What determines when these InfluxDB /wal/ directory contents are moved to /data/?

I have an InfluxDB database set up, and as far as I understand the data is first written into the Write-Ahead Logs (WAL), which is write-optimised but space-inefficient, and then after a certain time these files are compacted and moved to Time-Structured Merge Tree (TSM) files, which are read-optimised and space-efficient.

On my system, the WAL files are stored in the /wal/ directory, located at /var/lib/linfluxdb/wal/ and the /data/ directory is located at /var/lib/linfluxdb/data/ .

I am monitoring the size of these two directories on disk using Telegraf/Grafana, and a screenshot of their size over a period of around 10 hours is shown below. The right y-axis corresponds to the /data/ directory, and the left y-axis is /wal/ :
Image3

As expected, the /wal/ directory increases in size as the data comes into the database, and then after some time the data is compacted and we see a step change in the /data/ directory size as the information is moved there.
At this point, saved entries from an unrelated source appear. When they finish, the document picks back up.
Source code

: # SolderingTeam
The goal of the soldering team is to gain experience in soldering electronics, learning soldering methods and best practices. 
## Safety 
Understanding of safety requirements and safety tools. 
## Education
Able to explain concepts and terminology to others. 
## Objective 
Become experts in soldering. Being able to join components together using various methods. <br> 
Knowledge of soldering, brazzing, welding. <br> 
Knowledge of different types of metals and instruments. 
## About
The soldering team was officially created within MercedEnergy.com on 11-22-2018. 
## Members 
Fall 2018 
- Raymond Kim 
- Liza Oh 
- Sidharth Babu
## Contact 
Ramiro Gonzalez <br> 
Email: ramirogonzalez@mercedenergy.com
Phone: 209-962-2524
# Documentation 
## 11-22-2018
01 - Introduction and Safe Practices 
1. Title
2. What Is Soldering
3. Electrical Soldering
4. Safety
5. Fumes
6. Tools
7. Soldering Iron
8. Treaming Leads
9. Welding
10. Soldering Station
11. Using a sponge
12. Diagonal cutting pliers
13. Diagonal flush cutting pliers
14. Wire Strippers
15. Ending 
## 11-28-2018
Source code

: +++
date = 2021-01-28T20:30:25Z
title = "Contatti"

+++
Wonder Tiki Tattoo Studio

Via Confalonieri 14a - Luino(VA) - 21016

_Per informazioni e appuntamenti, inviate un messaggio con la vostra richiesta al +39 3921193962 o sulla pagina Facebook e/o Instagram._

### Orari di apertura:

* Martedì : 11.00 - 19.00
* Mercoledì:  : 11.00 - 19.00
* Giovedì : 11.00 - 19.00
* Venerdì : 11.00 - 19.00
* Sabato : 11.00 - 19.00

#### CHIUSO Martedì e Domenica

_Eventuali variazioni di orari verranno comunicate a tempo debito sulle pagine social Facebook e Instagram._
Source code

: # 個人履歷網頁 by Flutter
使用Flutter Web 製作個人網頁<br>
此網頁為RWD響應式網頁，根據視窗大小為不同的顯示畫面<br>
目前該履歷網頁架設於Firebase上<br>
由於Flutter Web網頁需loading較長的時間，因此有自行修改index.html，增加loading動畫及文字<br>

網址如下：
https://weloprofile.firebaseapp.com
What I don’t understand is what determines when this happens. Reading off the graph, I can see that the time between compactions is 6 hours and 7 minutes. The size of the /wal/ directory reached immediately before the compaction was 40.9 MB. Neither of these are nice, round numbers.

Taking a look at my influxdb.conf file, both the cache-snapshot-memory-size and cache-snapshot-write-cold-duration variables are commented out:
Image1

I was under the impression that these values set how often the compaction happens? Since they are commented out, what is determining the time now - are there defaults somewhere?

Thanks

Does anyone know where the default times for compression are set?

hi @teeeeee -

The TSM configuration file you shared is the right one. The values that are commented out are the defaults (25M and 10m). The WAL cache snapshot memory size is calculated based on the in-memory size of the cache may not match its on-disk size.

The cold duration will snapshot if there have been no writes for at least 10 minutes by default. Otherwise, the size snapshot value is always used.

Please let us know if you are experiencing a problem or if you have further questions.

Do I also need to point the wal-dir and data directories to different disks to improve performance when using influxdb2? The configuration file of influxdb2 only provides parameters for modifying the engine-path. And, what factors is the disk size of wal-dir estimated based on?